*** Opening of Recorded data ***

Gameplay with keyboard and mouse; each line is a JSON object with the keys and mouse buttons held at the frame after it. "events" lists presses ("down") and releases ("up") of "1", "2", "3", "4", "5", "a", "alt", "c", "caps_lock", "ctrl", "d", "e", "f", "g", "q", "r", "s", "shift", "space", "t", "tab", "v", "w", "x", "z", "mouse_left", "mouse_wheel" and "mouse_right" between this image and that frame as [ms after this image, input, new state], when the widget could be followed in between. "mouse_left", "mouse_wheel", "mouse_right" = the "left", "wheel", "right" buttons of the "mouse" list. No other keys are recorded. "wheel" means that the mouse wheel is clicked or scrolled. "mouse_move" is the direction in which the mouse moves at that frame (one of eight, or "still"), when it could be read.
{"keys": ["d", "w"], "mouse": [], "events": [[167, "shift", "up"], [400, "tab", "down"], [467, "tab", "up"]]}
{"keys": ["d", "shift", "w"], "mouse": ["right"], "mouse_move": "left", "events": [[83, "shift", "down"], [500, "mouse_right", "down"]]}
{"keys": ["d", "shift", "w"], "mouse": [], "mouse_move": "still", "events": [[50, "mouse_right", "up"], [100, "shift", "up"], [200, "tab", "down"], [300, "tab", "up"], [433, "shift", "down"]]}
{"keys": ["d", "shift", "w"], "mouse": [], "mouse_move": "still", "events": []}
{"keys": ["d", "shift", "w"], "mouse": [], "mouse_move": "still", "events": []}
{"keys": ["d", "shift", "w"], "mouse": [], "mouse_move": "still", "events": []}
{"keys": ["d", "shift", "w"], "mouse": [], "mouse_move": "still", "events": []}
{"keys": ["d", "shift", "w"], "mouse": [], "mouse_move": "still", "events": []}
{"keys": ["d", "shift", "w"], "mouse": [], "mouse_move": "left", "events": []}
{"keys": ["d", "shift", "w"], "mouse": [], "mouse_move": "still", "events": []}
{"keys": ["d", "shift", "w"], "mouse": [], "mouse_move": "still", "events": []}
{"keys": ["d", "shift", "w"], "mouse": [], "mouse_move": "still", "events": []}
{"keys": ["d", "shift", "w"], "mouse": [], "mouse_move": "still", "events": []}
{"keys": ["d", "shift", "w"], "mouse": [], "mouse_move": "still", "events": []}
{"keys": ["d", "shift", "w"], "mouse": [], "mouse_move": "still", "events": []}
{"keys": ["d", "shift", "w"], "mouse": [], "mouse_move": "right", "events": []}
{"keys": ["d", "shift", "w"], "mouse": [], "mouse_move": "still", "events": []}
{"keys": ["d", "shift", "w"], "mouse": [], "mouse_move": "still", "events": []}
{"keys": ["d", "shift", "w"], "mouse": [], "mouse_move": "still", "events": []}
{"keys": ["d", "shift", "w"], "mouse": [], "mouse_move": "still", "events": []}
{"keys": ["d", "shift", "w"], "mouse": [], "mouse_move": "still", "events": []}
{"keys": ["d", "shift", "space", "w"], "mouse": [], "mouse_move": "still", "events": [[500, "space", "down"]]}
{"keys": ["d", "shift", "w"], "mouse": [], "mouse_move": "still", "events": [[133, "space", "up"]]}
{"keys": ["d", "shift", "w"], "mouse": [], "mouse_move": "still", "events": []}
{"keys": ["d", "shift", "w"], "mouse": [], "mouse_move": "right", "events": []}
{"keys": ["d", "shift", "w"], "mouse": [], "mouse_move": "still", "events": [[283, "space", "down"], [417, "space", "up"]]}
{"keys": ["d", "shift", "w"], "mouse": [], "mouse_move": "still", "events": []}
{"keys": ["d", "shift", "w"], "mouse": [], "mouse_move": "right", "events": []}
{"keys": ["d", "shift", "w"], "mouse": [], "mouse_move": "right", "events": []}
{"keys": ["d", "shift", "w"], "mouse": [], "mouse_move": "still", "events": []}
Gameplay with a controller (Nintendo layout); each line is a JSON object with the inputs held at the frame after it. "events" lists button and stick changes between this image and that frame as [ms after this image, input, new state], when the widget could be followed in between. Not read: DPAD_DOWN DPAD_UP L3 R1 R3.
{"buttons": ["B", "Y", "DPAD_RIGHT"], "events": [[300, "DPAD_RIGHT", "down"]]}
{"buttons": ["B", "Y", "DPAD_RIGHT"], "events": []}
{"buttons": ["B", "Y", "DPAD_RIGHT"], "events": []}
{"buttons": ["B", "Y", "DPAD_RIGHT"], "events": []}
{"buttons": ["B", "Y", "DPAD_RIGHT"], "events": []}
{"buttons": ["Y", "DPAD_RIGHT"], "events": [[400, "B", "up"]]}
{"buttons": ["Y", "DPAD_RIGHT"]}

*** Close of Recorded data ***

Your answer should consist of every record, restated exactly.

Gameplay with keyboard and mouse; each line is a JSON object with the keys and mouse buttons held at the frame after it. "events" lists presses ("down") and releases ("up") of "1", "2", "3", "4", "5", "a", "alt", "c", "caps_lock", "ctrl", "d", "e", "f", "g", "q", "r", "s", "shift", "space", "t", "tab", "v", "w", "x", "z", "mouse_left", "mouse_wheel" and "mouse_right" between this image and that frame as [ms after this image, input, new state], when the widget could be followed in between. "mouse_left", "mouse_wheel", "mouse_right" = the "left", "wheel", "right" buttons of the "mouse" list. No other keys are recorded. "wheel" means that the mouse wheel is clicked or scrolled. "mouse_move" is the direction in which the mouse moves at that frame (one of eight, or "still"), when it could be read.
{"keys": ["d", "w"], "mouse": [], "events": [[167, "shift", "up"], [400, "tab", "down"], [467, "tab", "up"]]}
{"keys": ["d", "shift", "w"], "mouse": ["right"], "mouse_move": "left", "events": [[83, "shift", "down"], [500, "mouse_right", "down"]]}
{"keys": ["d", "shift", "w"], "mouse": [], "mouse_move": "still", "events": [[50, "mouse_right", "up"], [100, "shift", "up"], [200, "tab", "down"], [300, "tab", "up"], [433, "shift", "down"]]}
{"keys": ["d", "shift", "w"], "mouse": [], "mouse_move": "still", "events": []}
{"keys": ["d", "shift", "w"], "mouse": [], "mouse_move": "still", "events": []}
{"keys": ["d", "shift", "w"], "mouse": [], "mouse_move": "still", "events": []}
{"keys": ["d", "shift", "w"], "mouse": [], "mouse_move": "still", "events": []}
{"keys": ["d", "shift", "w"], "mouse": [], "mouse_move": "still", "events": []}
{"keys": ["d", "shift", "w"], "mouse": [], "mouse_move": "left", "events": []}
{"keys": ["d", "shift", "w"], "mouse": [], "mouse_move": "still", "events": []}
{"keys": ["d", "shift", "w"], "mouse": [], "mouse_move": "still", "events": []}
{"keys": ["d", "shift", "w"], "mouse": [], "mouse_move": "still", "events": []}
{"keys": ["d", "shift", "w"], "mouse": [], "mouse_move": "still", "events": []}
{"keys": ["d", "shift", "w"], "mouse": [], "mouse_move": "still", "events": []}
{"keys": ["d", "shift", "w"], "mouse": [], "mouse_move": "still", "events": []}
{"keys": ["d", "shift", "w"], "mouse": [], "mouse_move": "right", "events": []}
{"keys": ["d", "shift", "w"], "mouse": [], "mouse_move": "still", "events": []}
{"keys": ["d", "shift", "w"], "mouse": [], "mouse_move": "still", "events": []}
{"keys": ["d", "shift", "w"], "mouse": [], "mouse_move": "still", "events": []}
{"keys": ["d", "shift", "w"], "mouse": [], "mouse_move": "still", "events": []}
{"keys": ["d", "shift", "w"], "mouse": [], "mouse_move": "still", "events": []}
{"keys": ["d", "shift", "space", "w"], "mouse": [], "mouse_move": "still", "events": [[500, "space", "down"]]}
{"keys": ["d", "shift", "w"], "mouse": [], "mouse_move": "still", "events": [[133, "space", "up"]]}
{"keys": ["d", "shift", "w"], "mouse": [], "mouse_move": "still", "events": []}
{"keys": ["d", "shift", "w"], "mouse": [], "mouse_move": "right", "events": []}
{"keys": ["d", "shift", "w"], "mouse": [], "mouse_move": "still", "events": [[283, "space", "down"], [417, "space", "up"]]}
{"keys": ["d", "shift", "w"], "mouse": [], "mouse_move": "still", "events": []}
{"keys": ["d", "shift", "w"], "mouse": [], "mouse_move": "right", "events": []}
{"keys": ["d", "shift", "w"], "mouse": [], "mouse_move": "right", "events": []}
{"keys": ["d", "shift", "w"], "mouse": [], "mouse_move": "still", "events": []}
Gameplay with a controller (Nintendo layout); each line is a JSON object with the inputs held at the frame after it. "events" lists button and stick changes between this image and that frame as [ms after this image, input, new state], when the widget could be followed in between. Not read: DPAD_DOWN DPAD_UP L3 R1 R3.
{"buttons": ["B", "Y", "DPAD_RIGHT"], "events": [[300, "DPAD_RIGHT", "down"]]}
{"buttons": ["B", "Y", "DPAD_RIGHT"], "events": []}
{"buttons": ["B", "Y", "DPAD_RIGHT"], "events": []}
{"buttons": ["B", "Y", "DPAD_RIGHT"], "events": []}
{"buttons": ["B", "Y", "DPAD_RIGHT"], "events": []}
{"buttons": ["Y", "DPAD_RIGHT"], "events": [[400, "B", "up"]]}
{"buttons": ["Y", "DPAD_RIGHT"]}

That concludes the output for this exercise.